##### Text segment #####

Monday, December 9, 2013

My Body is Aching

Recently my body has been aching.
My body has been aching from my unrelenting disapproval of its non-compliance.
Recently my body has had enough of me and has dug its heels into the ground.
Like a child that I had been forcefully dragging behind me with a strong hold on its arm, my body has stopped dead while screaming, wrestled itself out of my grip, crossed its arms over its chest and with tears running down its cheeks told me that it is not moving. It is not taking one more step.
My body is making a scene.

 
credit: Jade Beall Photography

Recently my body has been showing me what will happen when it gets sick of me and my unceasing tyrannical perfectionist expectations of it.
Recently my knees have started to ache from the way that I learned to turn my thighs inward to create an illusion of having a gap where there is none in an attempt to break up into two the almighty shame that are these thunder thighs hoping the sight will be less detestable if it is two smaller abominations rather than one big one.

#####

Do these statements agree with the blog post above about an aching body? Answer yes or no for each, and quote the words of the post that decide it. 1. The writer's knees ache from a habit of turning the thighs inward. 2. The body is likened to a child being dragged along. 3. The body has agreed to take one more step.

##### Extracted material #####

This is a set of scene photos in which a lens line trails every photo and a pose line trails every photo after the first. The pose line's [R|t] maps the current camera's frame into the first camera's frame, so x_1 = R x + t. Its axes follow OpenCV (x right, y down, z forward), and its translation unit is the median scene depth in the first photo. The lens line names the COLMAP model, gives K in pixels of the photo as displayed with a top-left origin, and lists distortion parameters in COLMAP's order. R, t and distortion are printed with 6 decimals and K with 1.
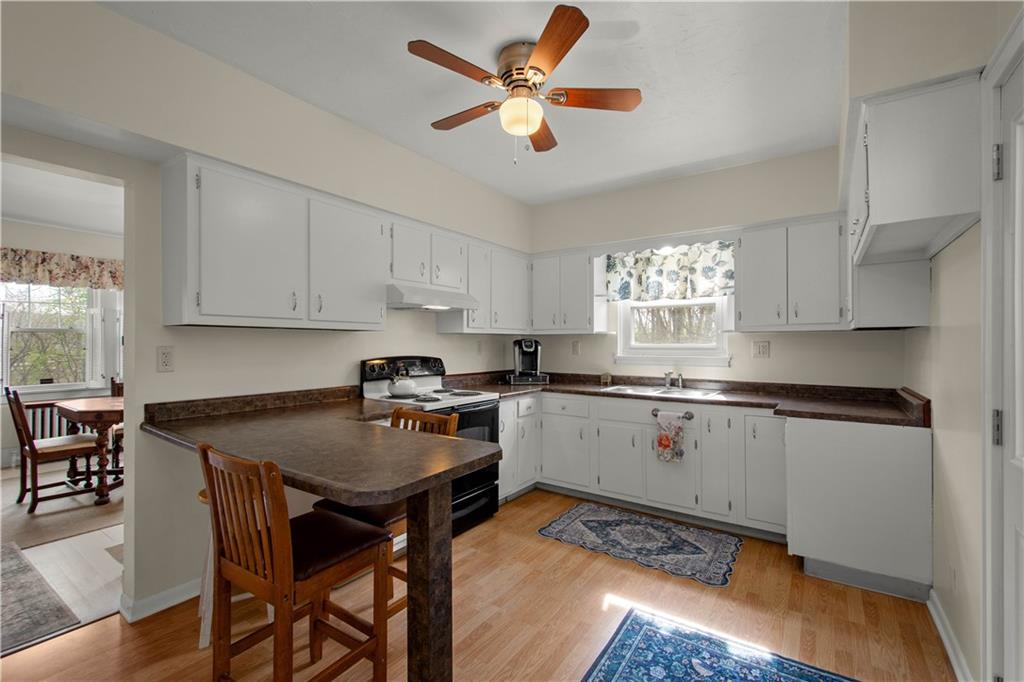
lens RADIAL K [[450.6, 0, 505.8], [0, 450.6, 341.5], [0, 0, 1]] dist [0.002903, -0.000098]
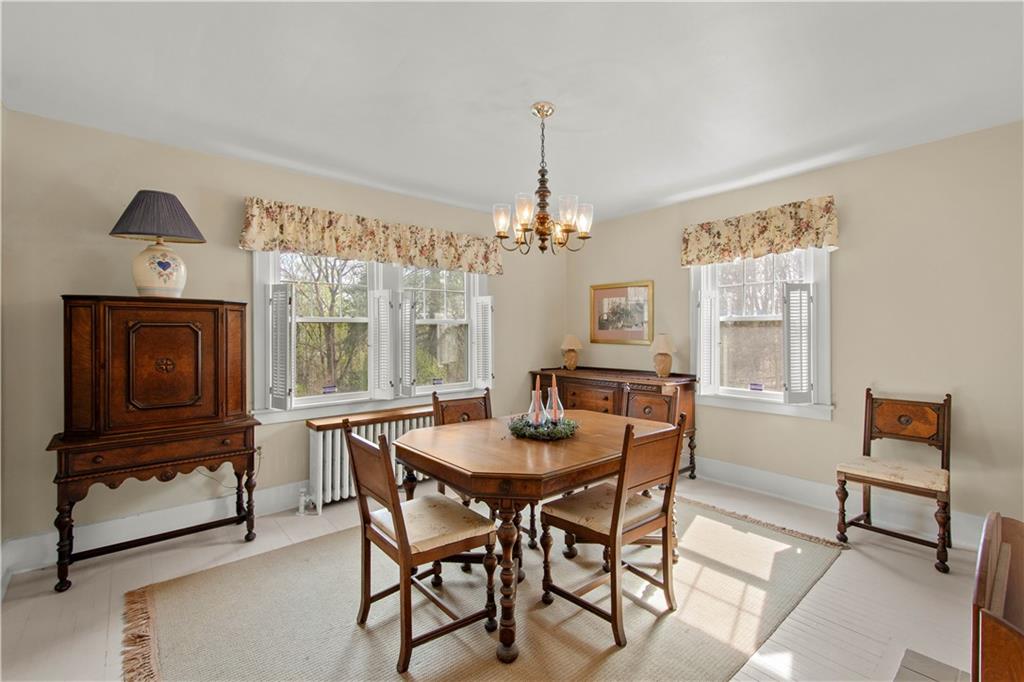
lens RADIAL K [[450.6, 0, 512.1], [0, 450.6, 336.1], [0, 0, 1]] dist [0.002903, -0.000098]
pose [[0.969922, 0.000523, -0.243416, -0.155385], [0.002362, 0.999930, 0.011558, -0.002161], [0.243406, -0.011786, 0.969853, 0.102312]]
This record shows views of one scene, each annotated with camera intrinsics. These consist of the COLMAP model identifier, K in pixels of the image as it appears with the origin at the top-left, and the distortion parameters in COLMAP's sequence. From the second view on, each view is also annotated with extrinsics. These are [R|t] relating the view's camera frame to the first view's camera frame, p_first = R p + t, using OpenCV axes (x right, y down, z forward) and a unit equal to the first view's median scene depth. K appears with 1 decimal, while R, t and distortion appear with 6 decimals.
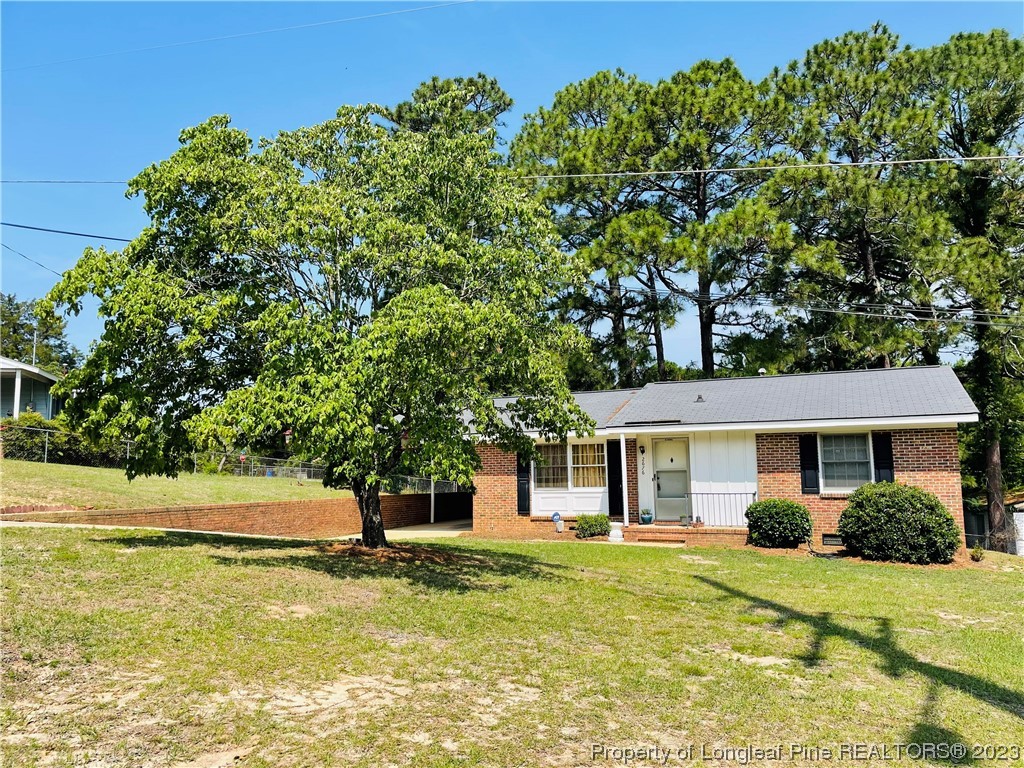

#####

_Finished task_:
1. Yes: "Recently my knees have started to ache from the way that I learned to turn my thighs inward"
2. Yes: "Like a child that I had been forcefully dragging behind me with a strong hold on its arm"
3. No: "It is not taking one more step."